── PROVIDED RECORDS
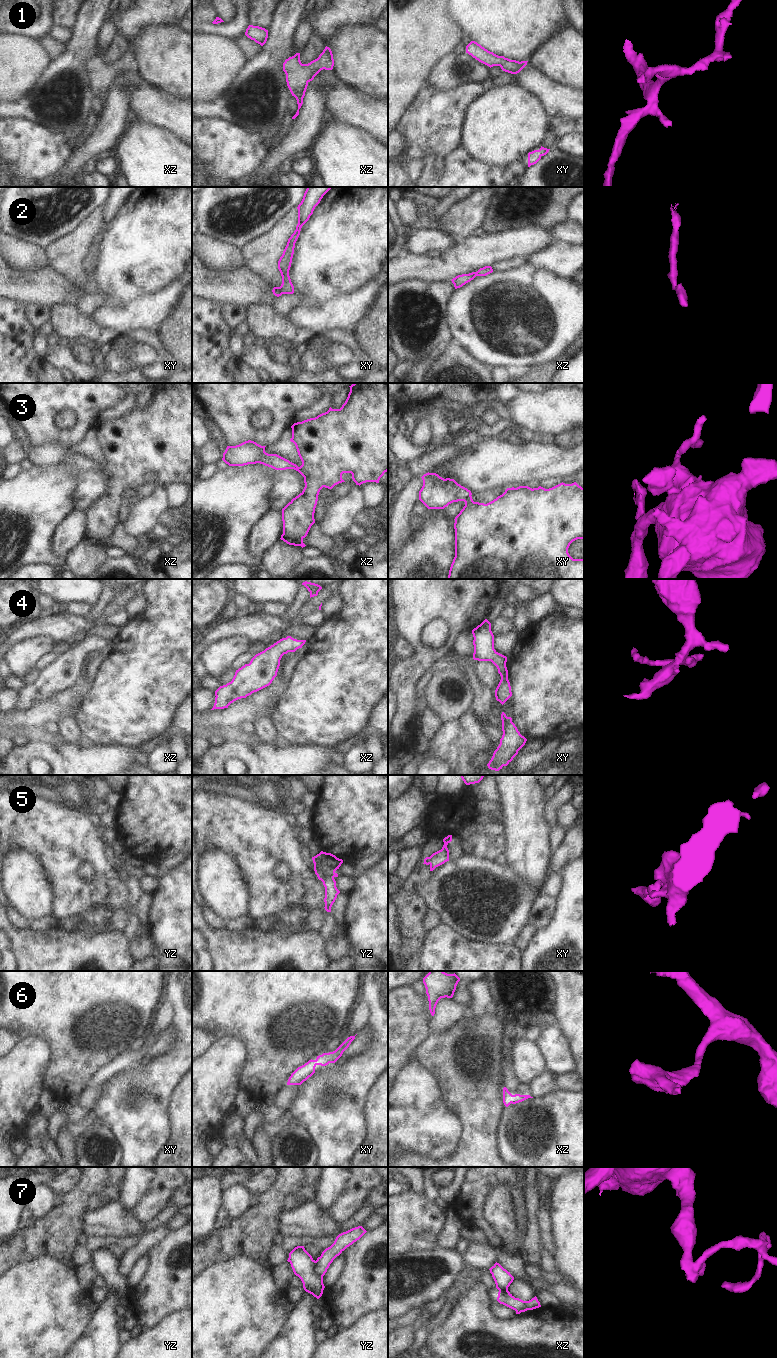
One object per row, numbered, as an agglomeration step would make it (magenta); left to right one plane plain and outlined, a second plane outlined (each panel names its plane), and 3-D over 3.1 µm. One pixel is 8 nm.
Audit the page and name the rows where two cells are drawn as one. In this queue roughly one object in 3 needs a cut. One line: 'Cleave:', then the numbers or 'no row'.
Cleave: 7

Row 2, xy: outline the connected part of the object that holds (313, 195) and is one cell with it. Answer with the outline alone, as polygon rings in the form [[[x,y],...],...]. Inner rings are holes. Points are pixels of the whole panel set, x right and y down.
[[[307,187],[301,203],[298,205],[298,224],[296,230],[288,239],[287,245],[282,256],[278,261],[278,269],[282,276],[282,284],[280,287],[274,287],[272,292],[279,297],[282,294],[293,294],[294,286],[289,276],[289,270],[294,254],[295,243],[300,235],[302,226],[309,220],[313,214],[315,207],[320,203],[323,196],[331,189],[331,187]]]

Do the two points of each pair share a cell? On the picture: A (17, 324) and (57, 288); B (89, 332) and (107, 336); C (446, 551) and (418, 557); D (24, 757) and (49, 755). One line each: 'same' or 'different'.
A: different
B: same
C: same
D: same

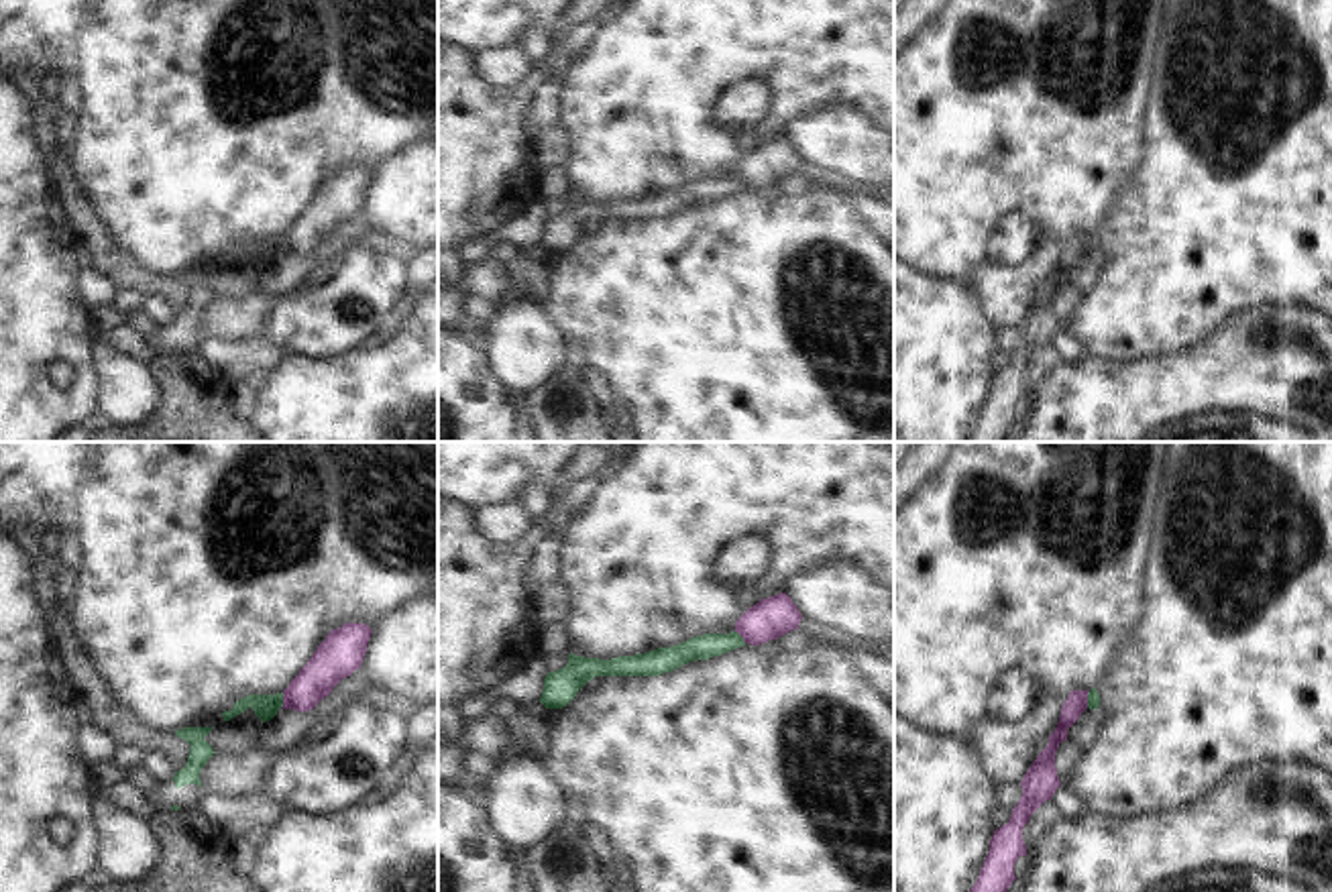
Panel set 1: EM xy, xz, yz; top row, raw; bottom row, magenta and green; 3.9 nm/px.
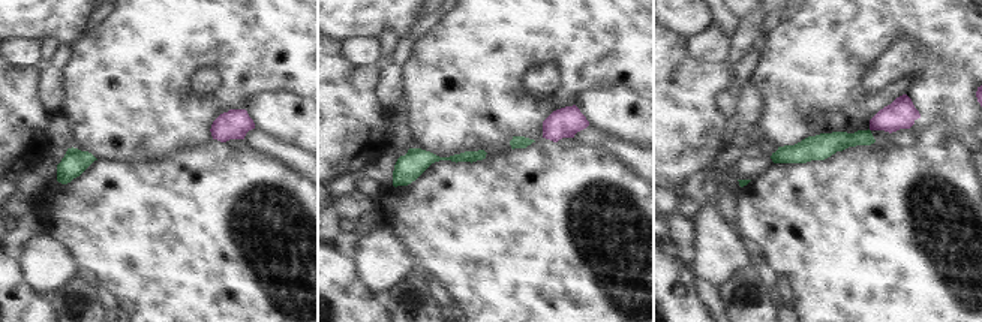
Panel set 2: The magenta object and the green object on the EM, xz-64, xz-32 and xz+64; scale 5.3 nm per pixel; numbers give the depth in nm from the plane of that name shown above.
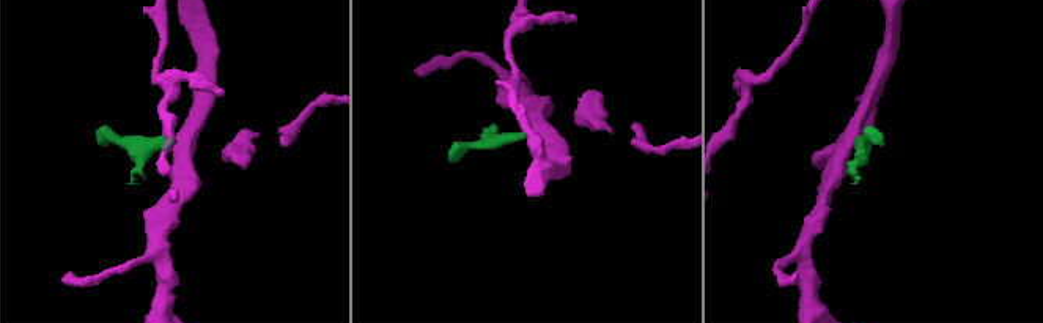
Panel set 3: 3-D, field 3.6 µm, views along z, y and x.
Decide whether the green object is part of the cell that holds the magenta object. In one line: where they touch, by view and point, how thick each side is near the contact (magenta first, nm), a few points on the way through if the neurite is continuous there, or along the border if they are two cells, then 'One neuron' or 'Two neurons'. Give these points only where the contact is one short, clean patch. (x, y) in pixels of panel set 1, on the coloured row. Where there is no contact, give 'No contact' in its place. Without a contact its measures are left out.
Touches magenta at xy (284, 701). Thickness 160 nm (magenta) against 100 nm. Boundary: xy (284, 693), (280, 707). Two neurons

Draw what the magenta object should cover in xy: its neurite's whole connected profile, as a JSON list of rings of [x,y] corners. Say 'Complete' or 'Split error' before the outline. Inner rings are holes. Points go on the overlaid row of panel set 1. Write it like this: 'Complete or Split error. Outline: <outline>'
Complete. Outline: [[[365,623],[332,629],[283,690],[281,709],[312,711],[342,678],[360,668],[371,633]]]

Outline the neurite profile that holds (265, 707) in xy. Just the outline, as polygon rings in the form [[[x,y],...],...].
[[[283,692],[277,694],[248,694],[240,701],[234,703],[230,711],[224,711],[222,717],[224,721],[230,721],[232,717],[244,713],[246,709],[253,709],[255,715],[265,723],[271,721],[277,711],[283,707]]]

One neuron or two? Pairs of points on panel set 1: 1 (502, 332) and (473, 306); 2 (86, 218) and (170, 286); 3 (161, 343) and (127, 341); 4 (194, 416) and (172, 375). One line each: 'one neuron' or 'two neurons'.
1: two neurons
2: one neuron
3: one neuron
4: one neuron

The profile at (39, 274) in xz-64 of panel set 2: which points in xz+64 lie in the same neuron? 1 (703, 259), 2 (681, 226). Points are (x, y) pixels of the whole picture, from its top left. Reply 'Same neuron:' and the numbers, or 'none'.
Same neuron: 1

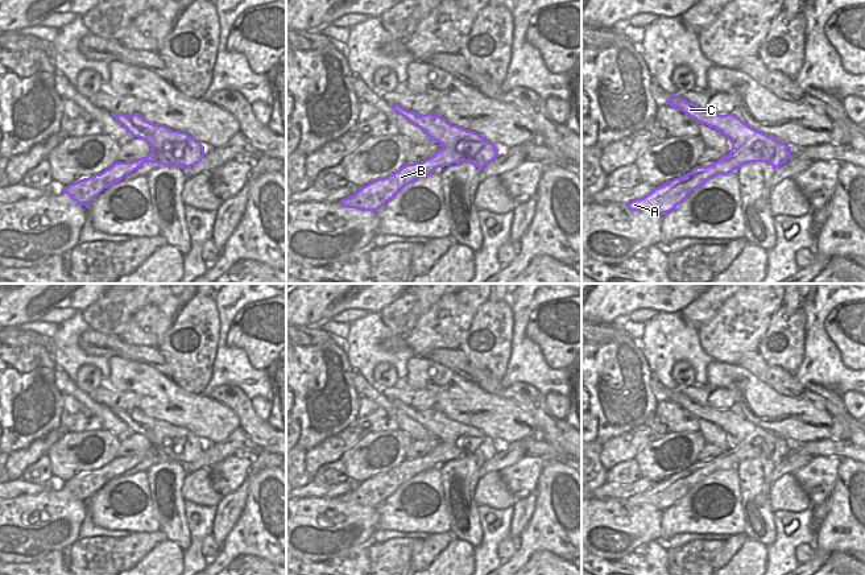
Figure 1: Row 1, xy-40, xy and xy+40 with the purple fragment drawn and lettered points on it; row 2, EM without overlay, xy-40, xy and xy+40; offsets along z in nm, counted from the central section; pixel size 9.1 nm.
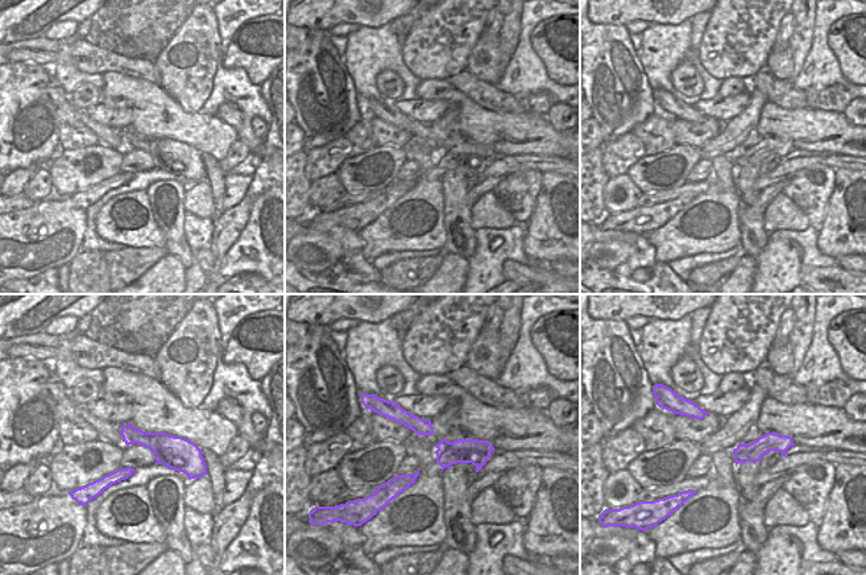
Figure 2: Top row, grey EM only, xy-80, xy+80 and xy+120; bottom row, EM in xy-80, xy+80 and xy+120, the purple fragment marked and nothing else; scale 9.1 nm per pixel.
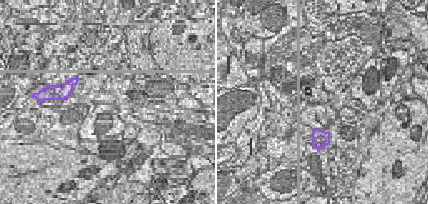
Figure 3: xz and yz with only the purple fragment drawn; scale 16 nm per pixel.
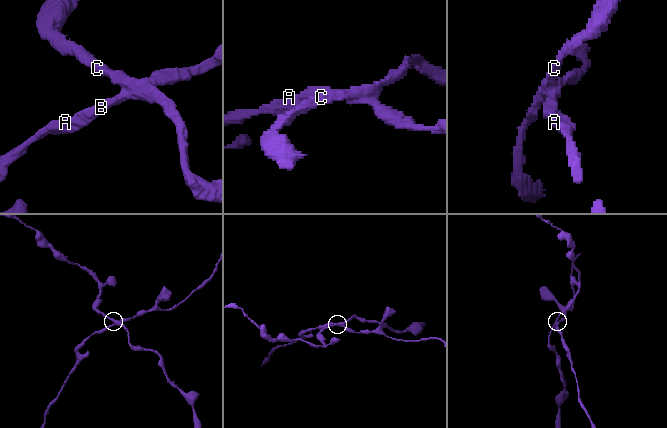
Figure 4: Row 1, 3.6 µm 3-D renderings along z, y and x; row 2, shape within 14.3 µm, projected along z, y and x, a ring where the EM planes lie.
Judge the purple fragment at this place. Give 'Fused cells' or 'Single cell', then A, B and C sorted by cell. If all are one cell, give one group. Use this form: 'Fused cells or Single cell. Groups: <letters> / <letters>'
Fused cells. Groups: A B / C.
────
## WHAT YOU HAVE TO DO
With the pictures omitted, copy the entries above exactly from the line containing "Panel set 1: EM" through the line containing "Panel set 3: 3-D, field", both lines included.

## TASK OUTPUT
Panel set 1: EM xy, xz, yz; top row, raw; bottom row, magenta and green; 3.9 nm/px.
Panel set 2: The magenta object and the green object on the EM, xz-64, xz-32 and xz+64; scale 5.3 nm per pixel; numbers give the depth in nm from the plane of that name shown above.
Panel set 3: 3-D, field 3.6 µm, views along z, y and x.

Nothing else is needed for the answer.